Start of Text excerpt

# Pilot Shortage Solutions - Enlisted Female RPAS Pilots



## Kirkhill (5 Aug 2017)

The bigger issue here is that of the USAF accepting enlisted pilots of anything.

https://www.ksat.com/news/air-force-welcomes-first-enlisted-female-pilot-in-history



> Air Force welcomes first enlisted female pilot in history
> Courtney Farley one of dozen airmen selected for enlisted pilot initial class
> 
> Posted: 10:11 PM, August 04, 2017
> ...


----------



## dimsum (5 Aug 2017)

Chris Pook said:
			
		

> The bigger issue here is that of the USAF accepting enlisted pilots of anything.
> 
> https://www.ksat.com/news/air-force-welcomes-first-enlisted-female-pilot-in-history



The first class of enlisted RPAS Pilots finished about 6 months ago and is in the Global Hawk training pipeline.  I understand the PR/Public Affairs aspect of highlighting the first female enlisted Pilot, but wouldn't it be a bit premature to publish this until she gets type-qualified?  If she doesn't pass Global Hawk training, I don't think there are any enlisted RPAS Pilots in the other fleets...so where does she (or anyone who fails training) go?


----------



## dapaterson (5 Aug 2017)

Don't all failed pilots become ACSOs?


----------



## Blackadder1916 (5 Aug 2017)

Dimsum said:
			
		

> . . .  If she doesn't pass Global Hawk training, I don't think there are any enlisted RPAS Pilots in the other fleets...so where does she (or anyone who fails training) go?



Back to her old AFSC and continues on her previous USAF enlisted career track . . . though failing anything in the US military creates a massive stumbling block for a successful career.

End of Text excerpt

What to work on:
(A) Answer these about the forum thread on enlisted RPAS pilots:
(i) Which training pipeline is the first class of enlisted RPAS pilots in?
(ii) What does dapaterson suggest all failed pilots become?
(iii) According to Blackadder1916, where would she go if she failed Global Hawk training?
(B) Continue the forum thread on enlisted RPAS pilots with the next post after its final one.

Start of Recorded information

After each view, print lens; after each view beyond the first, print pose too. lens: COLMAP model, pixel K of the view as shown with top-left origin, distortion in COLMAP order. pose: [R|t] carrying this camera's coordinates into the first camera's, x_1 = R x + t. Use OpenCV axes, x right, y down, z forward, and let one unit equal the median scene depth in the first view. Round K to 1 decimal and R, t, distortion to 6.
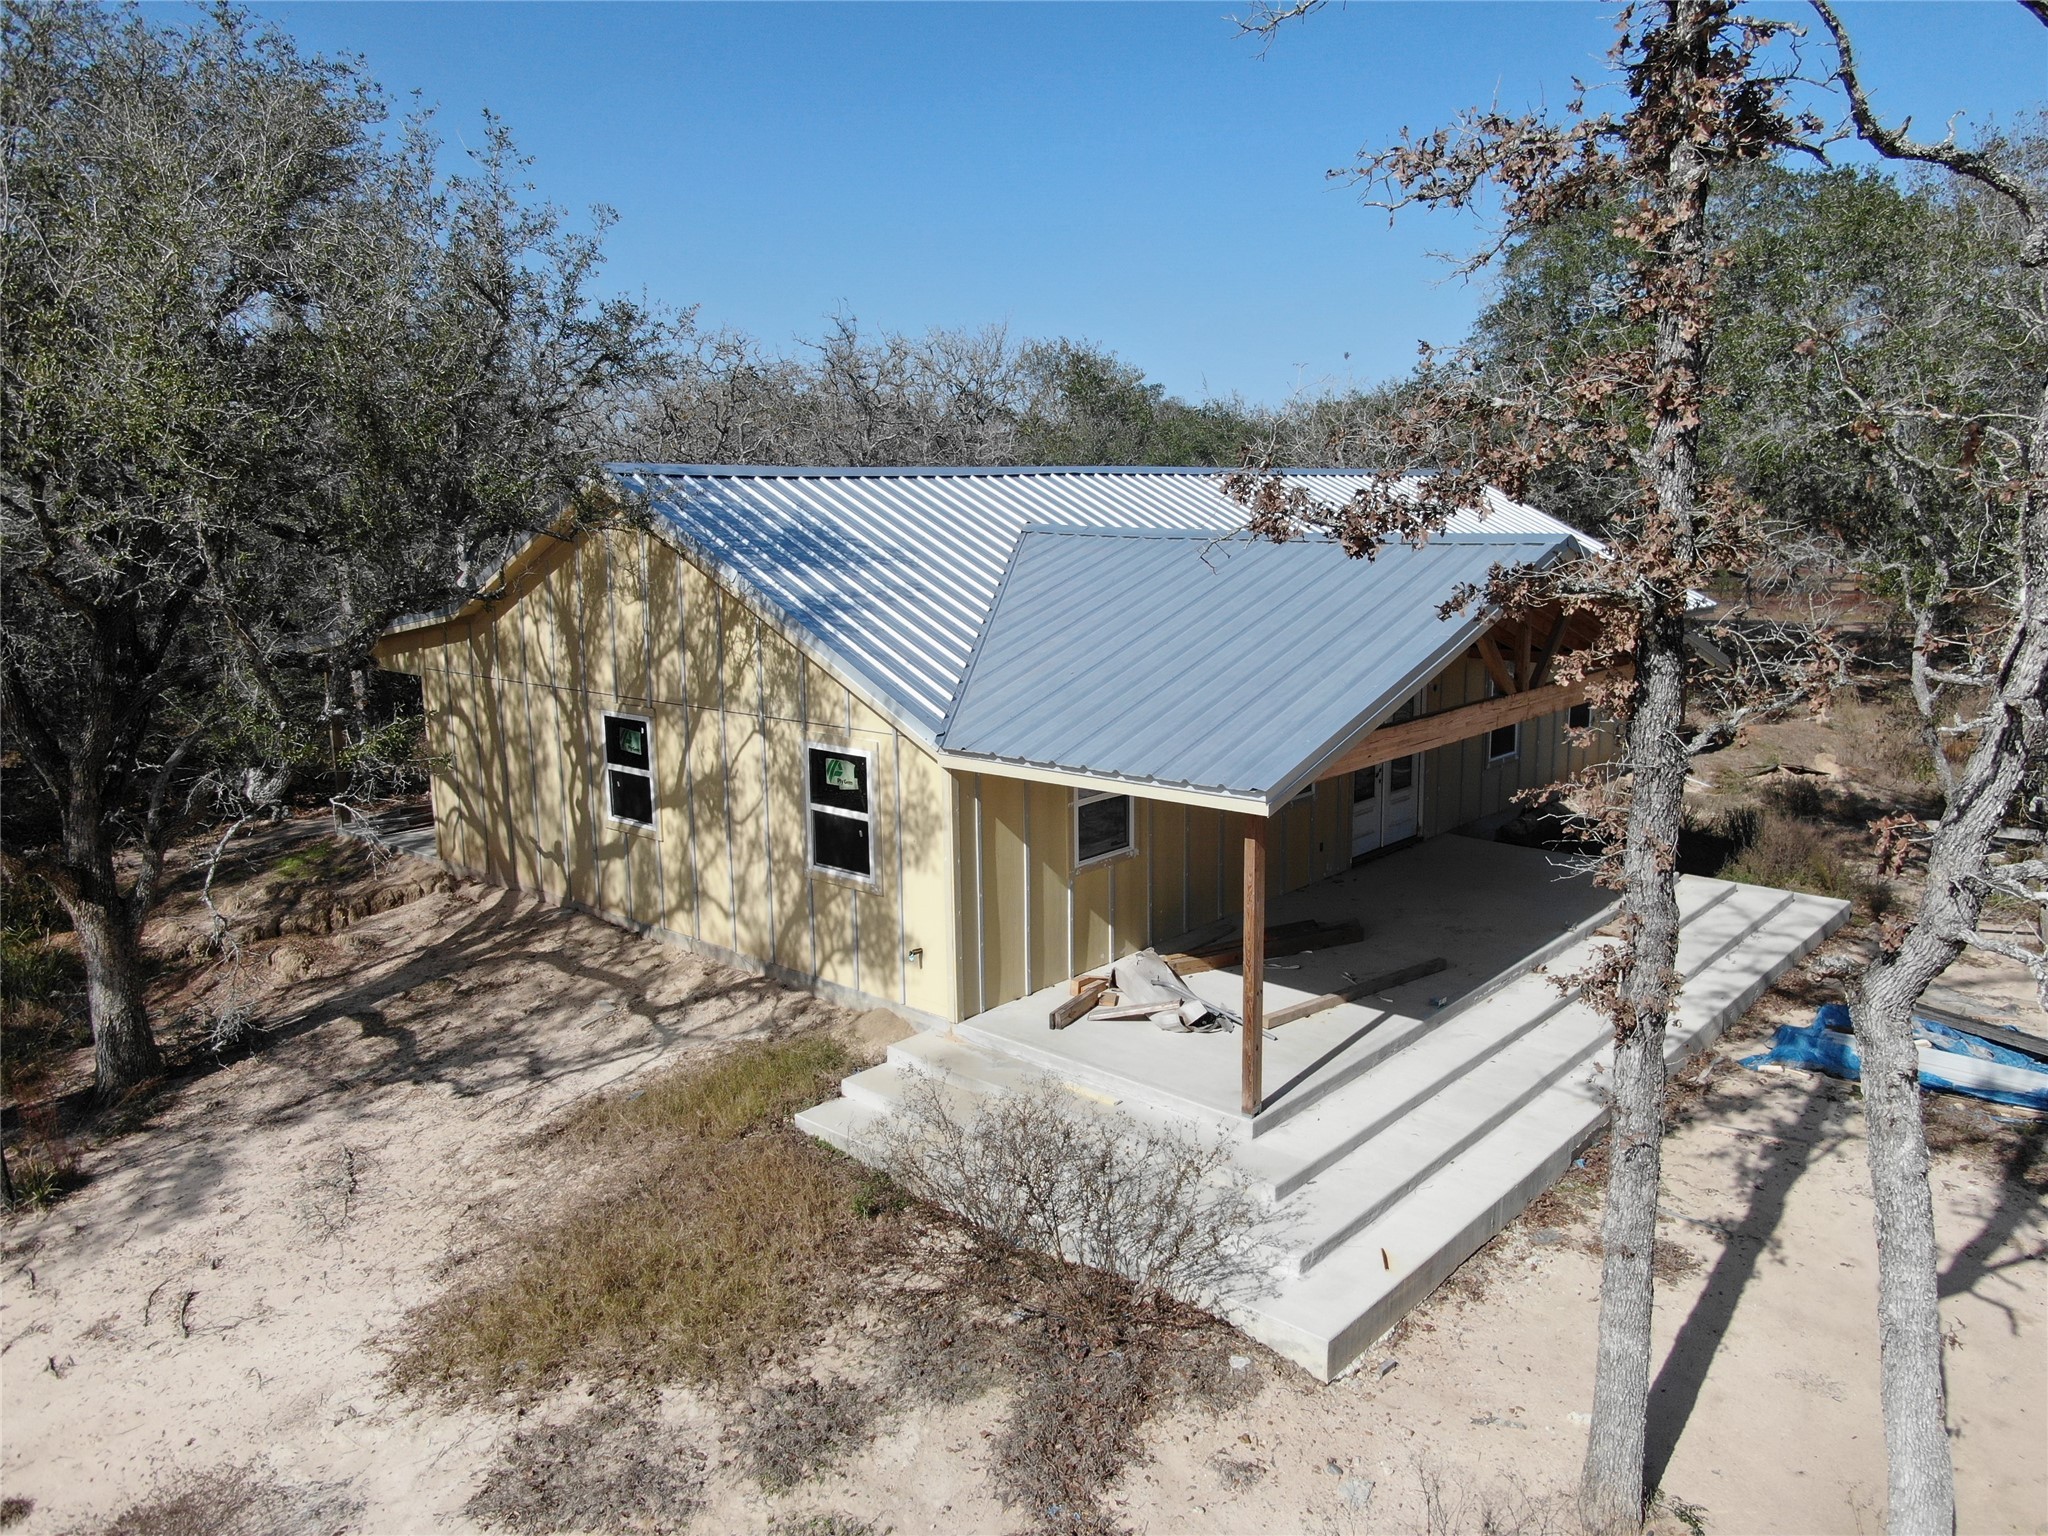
lens RADIAL K [[1483.2, 0, 1019.5], [0, 1483.2, 765.4], [0, 0, 1]] dist [-0.016221, 0.004929]
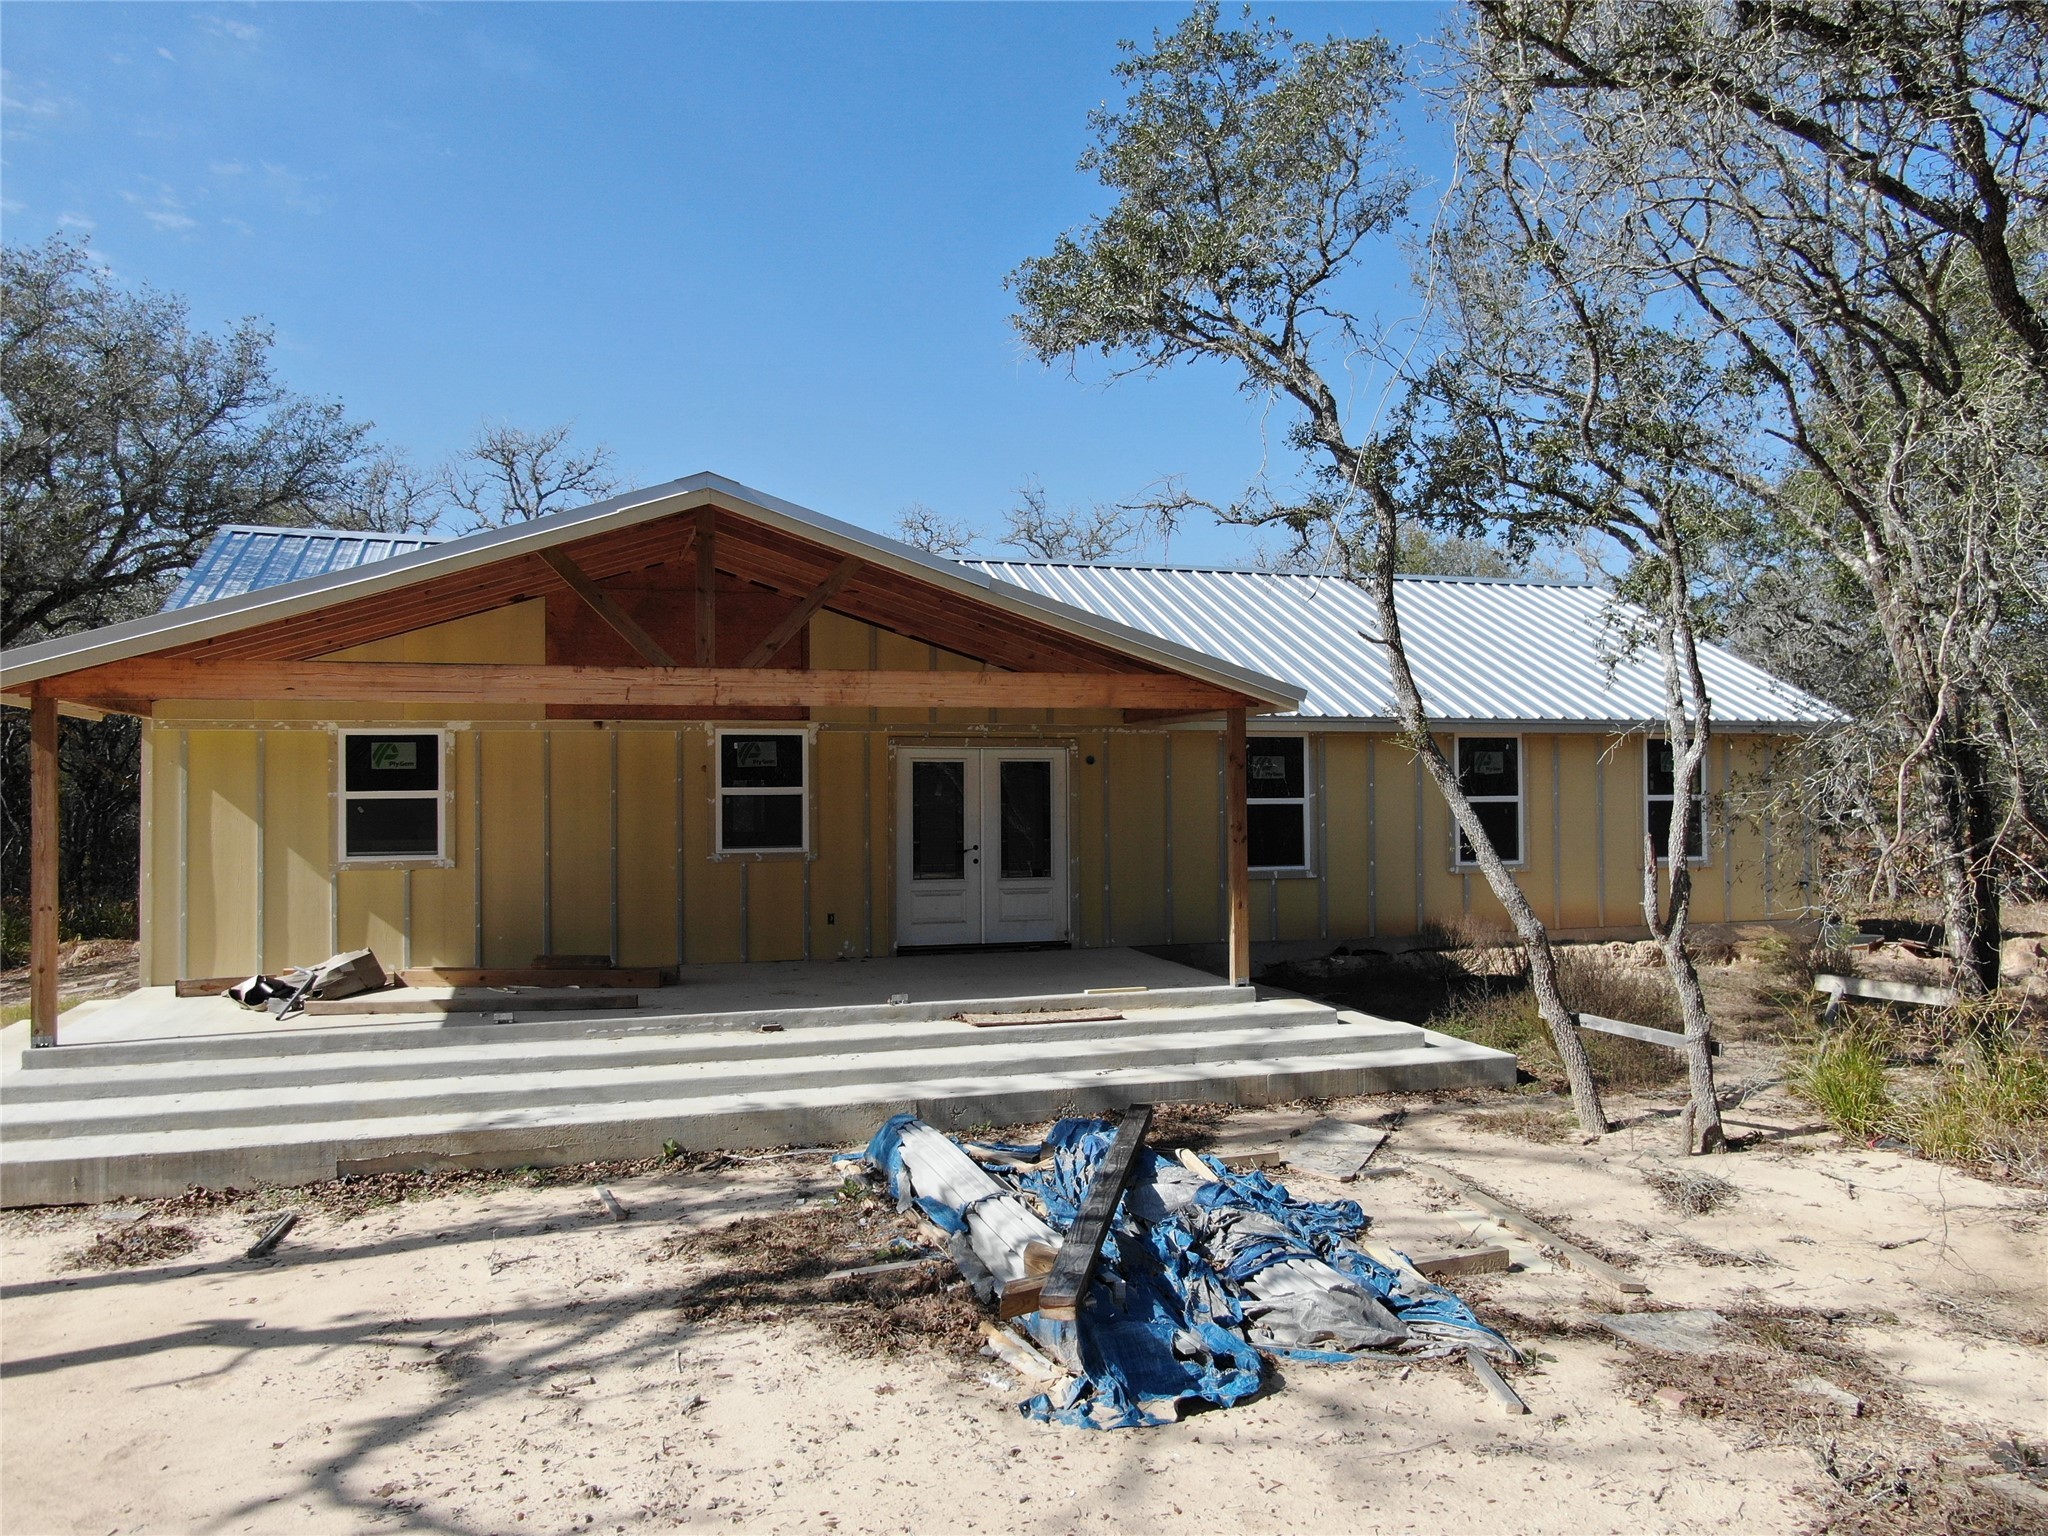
lens RADIAL K [[1483.2, 0, 1023.3], [0, 1483.2, 769.7], [0, 0, 1]] dist [-0.016221, 0.004929]
pose [[0.855456, 0.000340, -0.517875, 1.045507], [-0.100246, 0.981195, -0.164947, 0.142076], [0.508081, 0.193020, 0.839403, 0.458986]]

End of Recorded information

List of answers:
(A)
(i) The Global Hawk training pipeline.
(ii) ACSOs.
(iii) Back to her old AFSC, continuing on her previous USAF enlisted career track.

(B)
http://www.af.mil/News/Article-Display/Article/1106708/enlisted-rpa-pilot-board-selects-30-airmen-for-pilot-training/


> The historic enlisted RPA pilot selection board convened at the Air Force Personnel Center Feb. 6-8 and selected two senior master sergeants, five master sergeants, nine technical sergeants, 14 staff sergeants and five alternates from about 200 active duty enlisted applicants from various Air Force Specialty Codes. These 30 Airmen join the Enlisted RPA Pilot program along with the 12 other Airmen from the Enlisted Pilot Initial Class , four of whom started training in October 2016. The Air Force plans for the number of enlisted RPA pilots to grow to 100 within four years.
> 
> To be considered for the selection board, Airmen had to hold a rank from staff sergeant through senior master sergeant and have six years of retainability from course graduation date. They were also required to complete the application, an Air Force initial flying class II physical examination plus a pilot qualification test, which is key in measuring aptitude for success in RPA pilot training.



Though, one question that should be asked is why the pilot's full name was given when the policy was:
http://www.af.mil/News/Article-Display/Article/996754/first-two-enlisted-pilots-complete-solo-flights/


> (Editor’s note: Only first names were given because the Air Force limits disclosure of identifying information to first names for all RPA pilots and sensor operators throughout their careers. One of the first four EPIC students was released from training for medical reasons.)


----------



## dimsum (5 Aug 2017)

dapaterson said:
			
		

> Don't all failed pilots become ACSOs?



Enlisted ACSOs?  By George, that can never happen!  Oh wait.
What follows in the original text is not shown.